I'm not saying that intelligence is not useful, just that its social costs can help explain why we're not smarter. Of course intelligence seems extremely useful, which is what makes our dumbness puzzling. Is your position that the other known costs of intelligence (more energy use, more difficult births, what else?) are sufficient to explain this?
That and the difficulty of creating intelligence.
To make sure we're not misunderstanding each other, you're says that having higher intelligence is not so bad, because one can either (a) still be dumb in certain areas, or (b) fake being dumb in all areas, right? I'm arguing that (a) is not an equilibrium, and (b) reduces the benefits of intelligence too much.
I argue that (a) can be an equilibrium. We are rather smart in some areas, but the mechanisms in us that allow that are not up to the task of faking being dumb in other areas - we are actually dumb in those other areas. This is/was an equilibrium because people who tried to fake often got caught.

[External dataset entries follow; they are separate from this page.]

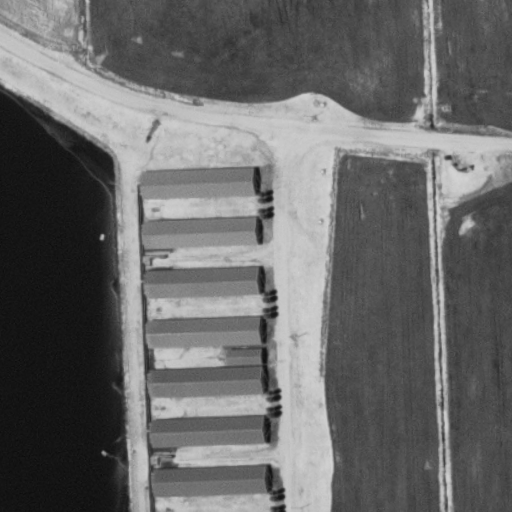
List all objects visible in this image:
road: (247, 123)
building: (197, 181)
building: (199, 183)
building: (199, 230)
building: (201, 233)
building: (202, 280)
building: (203, 282)
road: (277, 320)
building: (201, 331)
building: (205, 332)
building: (241, 355)
building: (213, 377)
building: (202, 379)
building: (205, 430)
building: (208, 431)
building: (206, 479)
building: (210, 481)
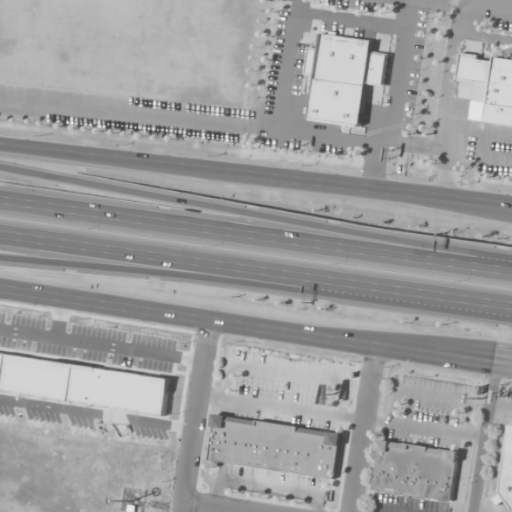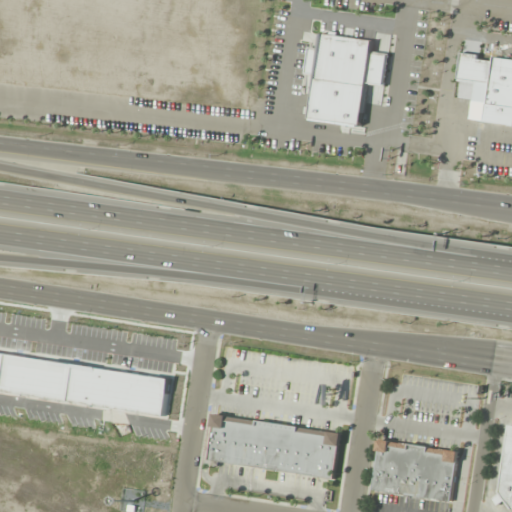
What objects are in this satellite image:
building: (345, 60)
building: (345, 60)
building: (489, 85)
road: (255, 174)
road: (255, 215)
road: (255, 233)
road: (255, 272)
road: (189, 276)
road: (255, 331)
road: (510, 366)
road: (282, 408)
road: (195, 418)
road: (426, 428)
road: (364, 430)
road: (485, 438)
building: (276, 446)
building: (276, 446)
building: (416, 470)
building: (417, 470)
building: (506, 476)
road: (225, 506)
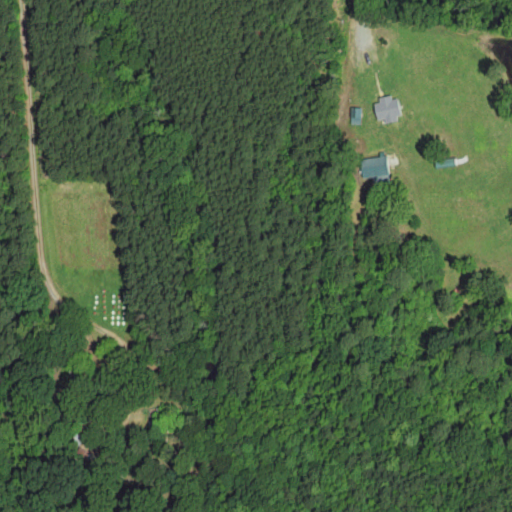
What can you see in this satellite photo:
building: (385, 109)
building: (374, 168)
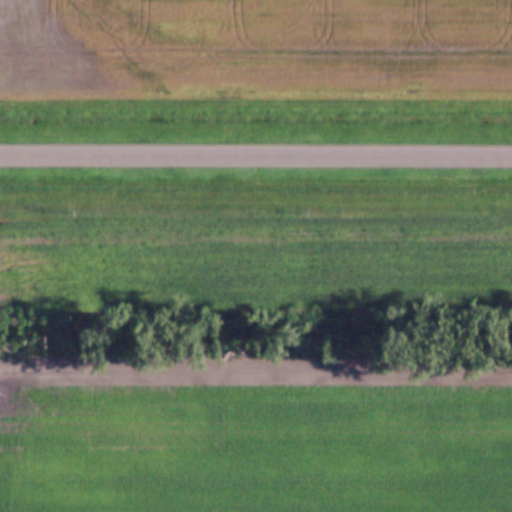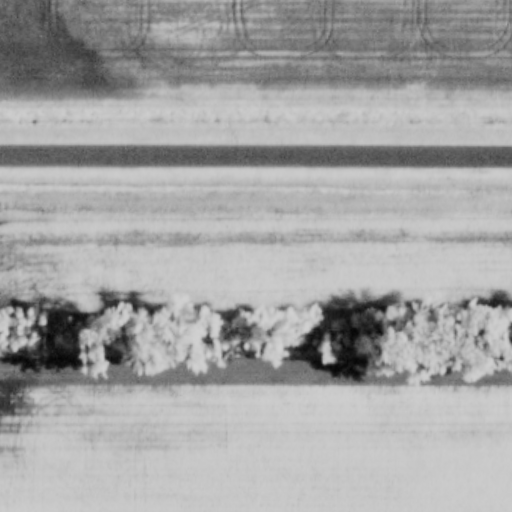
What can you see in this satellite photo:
road: (256, 157)
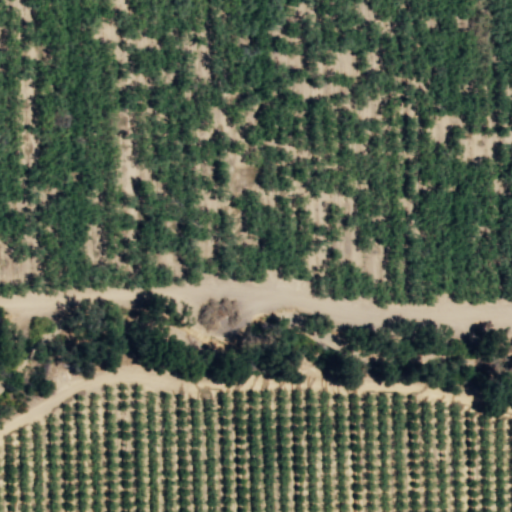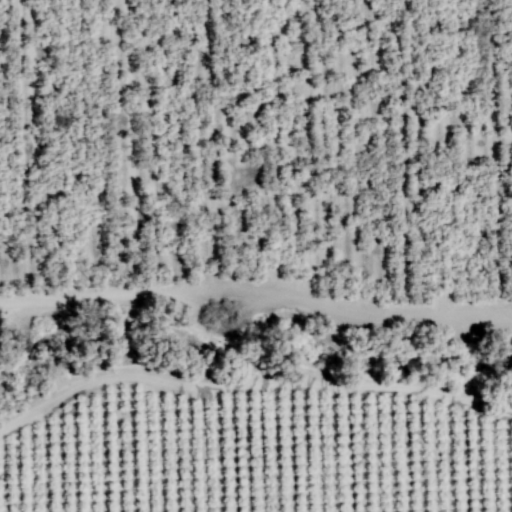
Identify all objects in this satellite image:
road: (257, 289)
road: (250, 384)
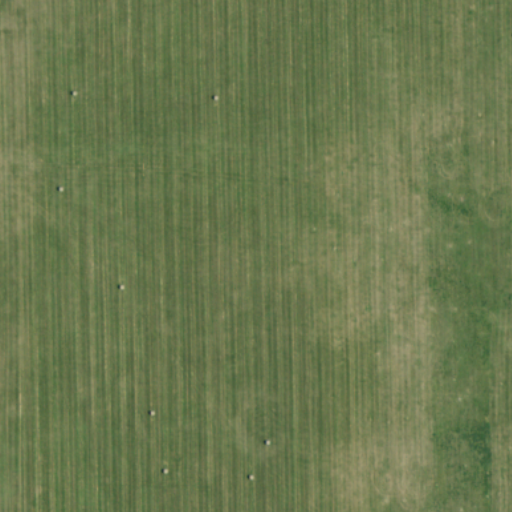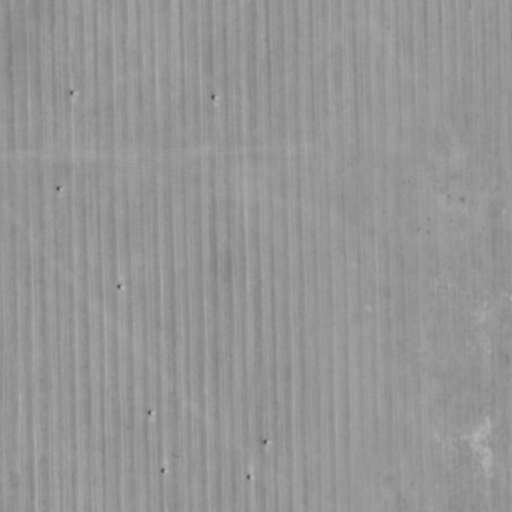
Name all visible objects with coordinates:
building: (241, 213)
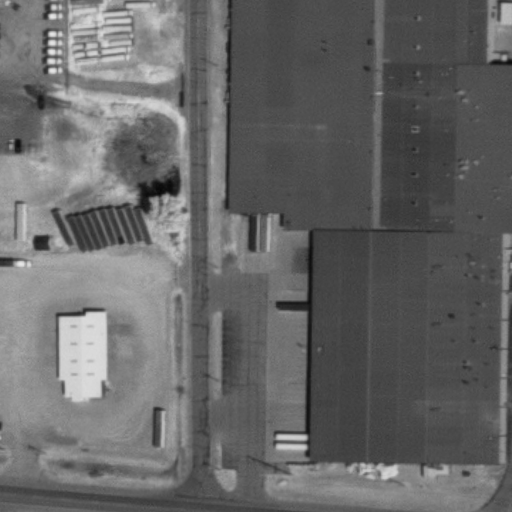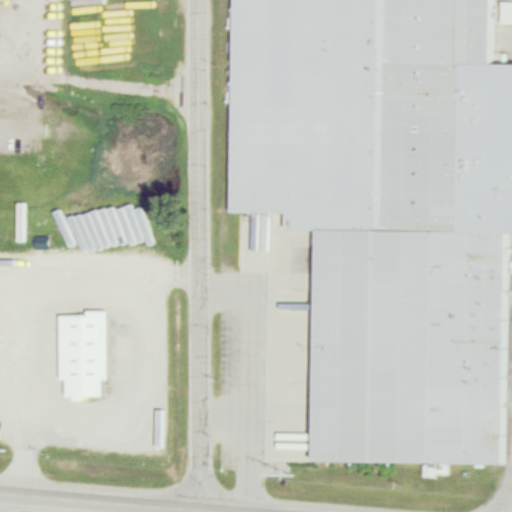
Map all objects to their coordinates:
building: (2, 0)
road: (25, 46)
road: (111, 85)
road: (20, 101)
building: (392, 208)
building: (392, 212)
road: (201, 256)
road: (98, 277)
building: (90, 349)
building: (92, 354)
road: (244, 372)
road: (29, 398)
road: (223, 417)
road: (100, 502)
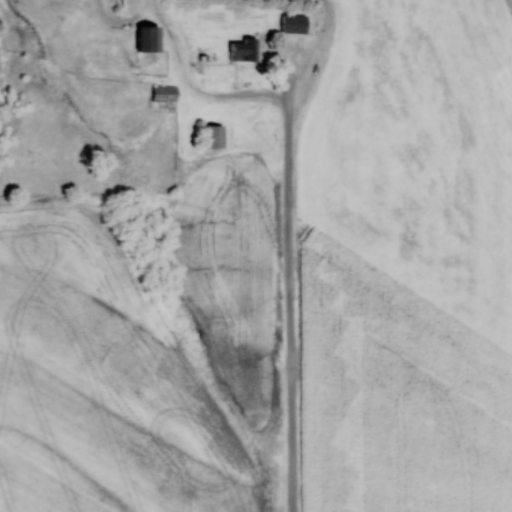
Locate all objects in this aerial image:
building: (294, 24)
building: (150, 40)
building: (245, 50)
building: (214, 137)
road: (292, 282)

I suggested that people have trouble thinking carefully about economics because evolution make us bad at that on purpose, in order to protect our cherished misconceptions about the social world. There is a distribution of such abilities, and economists tend to be in the high tail of ability. Such people cannot typically hide this ability - others see their willingness to cross sacred moral boundaries and are wary of them. And in fact on average economists are probably less trustworthy partners in various ways. We see this in various experiments comparing economists to others.